*** Opening of Source data ***
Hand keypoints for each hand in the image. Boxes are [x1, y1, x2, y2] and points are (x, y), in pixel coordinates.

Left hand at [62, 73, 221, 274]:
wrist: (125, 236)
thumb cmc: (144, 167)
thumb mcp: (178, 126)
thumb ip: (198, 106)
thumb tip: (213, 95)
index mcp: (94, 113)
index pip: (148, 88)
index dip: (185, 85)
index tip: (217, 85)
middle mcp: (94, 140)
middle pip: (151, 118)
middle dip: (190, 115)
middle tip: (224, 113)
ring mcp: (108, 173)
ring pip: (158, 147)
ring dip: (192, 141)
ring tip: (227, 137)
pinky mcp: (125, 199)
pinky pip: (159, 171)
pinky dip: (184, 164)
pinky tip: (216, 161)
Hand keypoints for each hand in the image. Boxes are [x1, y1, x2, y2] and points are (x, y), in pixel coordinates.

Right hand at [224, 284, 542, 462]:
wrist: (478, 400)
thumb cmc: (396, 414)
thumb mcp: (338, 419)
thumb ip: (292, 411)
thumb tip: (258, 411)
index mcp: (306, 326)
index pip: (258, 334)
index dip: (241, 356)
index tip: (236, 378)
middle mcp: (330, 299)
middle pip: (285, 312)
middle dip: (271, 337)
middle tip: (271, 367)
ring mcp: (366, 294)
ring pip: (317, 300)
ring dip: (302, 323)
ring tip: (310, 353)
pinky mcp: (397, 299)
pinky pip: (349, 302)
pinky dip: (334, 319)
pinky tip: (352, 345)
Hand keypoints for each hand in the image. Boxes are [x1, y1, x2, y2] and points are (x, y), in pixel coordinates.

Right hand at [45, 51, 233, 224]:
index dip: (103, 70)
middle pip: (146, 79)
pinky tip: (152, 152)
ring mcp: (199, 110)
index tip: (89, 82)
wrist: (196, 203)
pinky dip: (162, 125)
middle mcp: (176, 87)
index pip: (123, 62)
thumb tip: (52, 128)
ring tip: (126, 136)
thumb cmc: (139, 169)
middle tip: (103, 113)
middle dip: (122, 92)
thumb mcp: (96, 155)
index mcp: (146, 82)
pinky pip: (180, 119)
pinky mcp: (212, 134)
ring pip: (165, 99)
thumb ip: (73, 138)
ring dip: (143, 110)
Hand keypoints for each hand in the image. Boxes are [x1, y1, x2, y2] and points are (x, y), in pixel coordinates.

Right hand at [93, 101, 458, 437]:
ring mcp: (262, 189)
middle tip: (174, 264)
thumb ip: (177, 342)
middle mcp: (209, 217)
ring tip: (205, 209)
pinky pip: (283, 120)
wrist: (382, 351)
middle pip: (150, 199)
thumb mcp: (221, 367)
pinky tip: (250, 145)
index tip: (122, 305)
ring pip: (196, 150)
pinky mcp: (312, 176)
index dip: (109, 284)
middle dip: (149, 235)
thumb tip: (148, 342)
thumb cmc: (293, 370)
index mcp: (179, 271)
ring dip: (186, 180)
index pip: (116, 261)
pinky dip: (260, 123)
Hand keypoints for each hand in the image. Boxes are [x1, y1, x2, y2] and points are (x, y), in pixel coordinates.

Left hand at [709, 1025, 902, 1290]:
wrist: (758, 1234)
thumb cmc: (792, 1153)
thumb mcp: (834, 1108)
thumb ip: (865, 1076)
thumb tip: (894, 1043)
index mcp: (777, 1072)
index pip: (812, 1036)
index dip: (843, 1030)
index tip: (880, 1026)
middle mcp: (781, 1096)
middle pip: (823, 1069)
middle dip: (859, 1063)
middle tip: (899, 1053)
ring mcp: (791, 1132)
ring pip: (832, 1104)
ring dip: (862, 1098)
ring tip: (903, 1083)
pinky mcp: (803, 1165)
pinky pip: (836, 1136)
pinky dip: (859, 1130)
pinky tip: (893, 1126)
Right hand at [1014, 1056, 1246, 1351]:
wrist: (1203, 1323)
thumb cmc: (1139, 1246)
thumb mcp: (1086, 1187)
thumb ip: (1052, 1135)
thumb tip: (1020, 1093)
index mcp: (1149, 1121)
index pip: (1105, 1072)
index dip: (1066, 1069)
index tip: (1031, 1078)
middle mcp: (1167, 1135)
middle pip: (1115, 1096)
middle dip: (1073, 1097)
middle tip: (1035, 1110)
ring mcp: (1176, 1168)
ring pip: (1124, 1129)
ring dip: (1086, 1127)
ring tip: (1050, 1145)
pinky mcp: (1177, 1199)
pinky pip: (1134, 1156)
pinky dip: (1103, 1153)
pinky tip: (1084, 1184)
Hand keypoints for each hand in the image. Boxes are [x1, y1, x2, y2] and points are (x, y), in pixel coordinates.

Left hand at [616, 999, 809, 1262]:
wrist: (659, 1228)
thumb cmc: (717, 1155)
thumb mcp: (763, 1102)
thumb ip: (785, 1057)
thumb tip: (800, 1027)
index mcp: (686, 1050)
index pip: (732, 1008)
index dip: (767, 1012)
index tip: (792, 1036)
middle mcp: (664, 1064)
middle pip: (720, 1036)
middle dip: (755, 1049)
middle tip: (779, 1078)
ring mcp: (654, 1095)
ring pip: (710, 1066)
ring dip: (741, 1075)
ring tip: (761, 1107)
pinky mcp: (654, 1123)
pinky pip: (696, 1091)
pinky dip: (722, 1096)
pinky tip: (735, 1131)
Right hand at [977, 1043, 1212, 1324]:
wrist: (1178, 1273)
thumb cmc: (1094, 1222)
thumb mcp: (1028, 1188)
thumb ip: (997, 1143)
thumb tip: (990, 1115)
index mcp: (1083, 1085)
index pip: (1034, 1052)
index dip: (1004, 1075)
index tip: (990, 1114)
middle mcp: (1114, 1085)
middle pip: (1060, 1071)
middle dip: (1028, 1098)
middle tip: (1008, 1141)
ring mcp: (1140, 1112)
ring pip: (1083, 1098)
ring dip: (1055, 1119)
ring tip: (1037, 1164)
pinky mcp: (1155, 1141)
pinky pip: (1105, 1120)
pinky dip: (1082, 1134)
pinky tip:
*** Close of Source data ***
**Task instructions:** Give back the entries exactly. Omit none of them.

**Written solution:**
Hand keypoints for each hand in the image. Boxes are [x1, y1, x2, y2] and points are (x, y), in pixel coordinates.

Left hand at [62, 73, 221, 274]:
wrist: (125, 236)
thumb cmc: (144, 167)
thumb mcp: (178, 126)
thumb ip: (198, 106)
thumb tip: (213, 95)
index mcp: (94, 113)
index pip: (148, 88)
index dip: (185, 85)
index tip: (217, 85)
middle mcp: (94, 140)
middle pip: (151, 118)
middle dip: (190, 115)
middle tip: (224, 113)
ring mcp: (108, 173)
ring pip: (158, 147)
ring dip: (192, 141)
ring tip: (227, 137)
pinky mcp: (125, 199)
pinky pip: (159, 171)
pinky dip: (184, 164)
pinky tip: (216, 161)
Hand keypoints for each hand in the image. Boxes are [x1, y1, x2, y2] and points are (x, y), in pixel coordinates.

Right hand at [224, 284, 542, 462]:
wrist: (478, 400)
thumb cmc: (396, 414)
thumb mcp: (338, 419)
thumb ip: (292, 411)
thumb tip: (258, 411)
index mcp: (306, 326)
index pip: (258, 334)
index dip: (241, 356)
index tip: (236, 378)
middle mcp: (330, 299)
middle pip: (285, 312)
middle dip: (271, 337)
middle tip: (271, 367)
ring mcp: (366, 294)
ring pip: (317, 300)
ring dip: (302, 323)
ring tip: (310, 353)
pinky mcp: (397, 299)
pinky pip: (349, 302)
pinky dip: (334, 319)
pinky tip: (352, 345)
Hand keypoints for each hand in the image. Boxes are [x1, y1, x2, y2] and points are (x, y), in pixel coordinates.

Right hand at [45, 51, 233, 224]:
index dip: (103, 70)
middle pip: (146, 79)
pinky tip: (152, 152)
ring mcp: (199, 110)
index tip: (89, 82)
wrist: (196, 203)
pinky dip: (162, 125)
middle mcp: (176, 87)
index pip: (123, 62)
thumb tip: (52, 128)
ring tip: (126, 136)
thumb cmc: (139, 169)
middle tip: (103, 113)
middle dip: (122, 92)
thumb mcp: (96, 155)
index mcp: (146, 82)
pinky pip: (180, 119)
pinky mcp: (212, 134)
ring pip: (165, 99)
thumb ip: (73, 138)
ring dip: (143, 110)
Hand keypoints for each hand in the image. Boxes are [x1, y1, x2, y2] and points are (x, y), in pixel coordinates.

Right hand at [93, 101, 458, 437]:
ring mcp: (262, 189)
middle tip: (174, 264)
thumb ip: (177, 342)
middle mcp: (209, 217)
ring tip: (205, 209)
pinky pip: (283, 120)
wrist: (382, 351)
middle pip: (150, 199)
thumb mcp: (221, 367)
pinky tip: (250, 145)
index tip: (122, 305)
ring pip: (196, 150)
pinky mcp: (312, 176)
index dip: (109, 284)
middle dip: (149, 235)
thumb tip: (148, 342)
thumb cmc: (293, 370)
index mcp: (179, 271)
ring dip: (186, 180)
index pip: (116, 261)
pinky dip: (260, 123)
Hand keypoints for each hand in the image. Boxes are [x1, y1, x2, y2] and points are (x, y), in pixel coordinates.

Left hand at [709, 1025, 902, 1290]:
wrist: (758, 1234)
thumb cmc: (792, 1153)
thumb mcp: (834, 1108)
thumb ip: (865, 1076)
thumb tip: (894, 1043)
index mcp: (777, 1072)
index pip: (812, 1036)
index dip: (843, 1030)
index tip: (880, 1026)
middle mcp: (781, 1096)
middle pip: (823, 1069)
middle dip: (859, 1063)
middle tip: (899, 1053)
ring mcp: (791, 1132)
ring pip: (832, 1104)
ring dip: (862, 1098)
ring tip: (903, 1083)
pinky mcp: (803, 1165)
pinky pip: (836, 1136)
pinky dip: (859, 1130)
pinky tip: (893, 1126)
Right hand at [1014, 1056, 1246, 1351]:
wrist: (1203, 1323)
thumb cmc: (1139, 1246)
thumb mcp: (1086, 1187)
thumb ip: (1052, 1135)
thumb tip: (1020, 1093)
index mcp: (1149, 1121)
index pip: (1105, 1072)
index dip: (1066, 1069)
index tip: (1031, 1078)
middle mcp: (1167, 1135)
middle pip: (1115, 1096)
middle dip: (1073, 1097)
middle tip: (1035, 1110)
ring mcp: (1176, 1168)
ring pip: (1124, 1129)
ring dip: (1086, 1127)
ring tip: (1050, 1145)
pinky mcp: (1177, 1199)
pinky pip: (1134, 1156)
pinky dip: (1103, 1153)
pinky tip: (1084, 1184)
Hand keypoints for each hand in the image. Boxes are [x1, y1, x2, y2] and points are (x, y), in pixel coordinates.

Left hand at [616, 999, 809, 1262]:
wrist: (659, 1228)
thumb cmc: (717, 1155)
thumb mcp: (763, 1102)
thumb ip: (785, 1057)
thumb tip: (800, 1027)
index mcp: (686, 1050)
index pip: (732, 1008)
index dip: (767, 1012)
index tip: (792, 1036)
middle mcp: (664, 1064)
middle pip: (720, 1036)
middle dip: (755, 1049)
middle tip: (779, 1078)
ring mcp: (654, 1095)
ring pip: (710, 1066)
ring dip: (741, 1075)
ring tip: (761, 1107)
pinky mcp: (654, 1123)
pinky pip: (696, 1091)
pinky dip: (722, 1096)
pinky tip: (735, 1131)
Right hand at [977, 1043, 1212, 1324]:
wrist: (1178, 1273)
thumb cmc: (1094, 1222)
thumb mcp: (1028, 1188)
thumb ip: (997, 1143)
thumb tip: (990, 1115)
index mcp: (1083, 1085)
index pip: (1034, 1052)
index dip: (1004, 1075)
index tip: (990, 1114)
middle mcp: (1114, 1085)
middle pip: (1060, 1071)
middle dip: (1028, 1098)
middle tip: (1008, 1141)
ring mcp: (1140, 1112)
ring pip: (1083, 1098)
ring dip: (1055, 1119)
ring tip: (1037, 1164)
pinky mcp: (1155, 1141)
pinky pip: (1105, 1120)
pinky dip: (1082, 1134)
pinky tip:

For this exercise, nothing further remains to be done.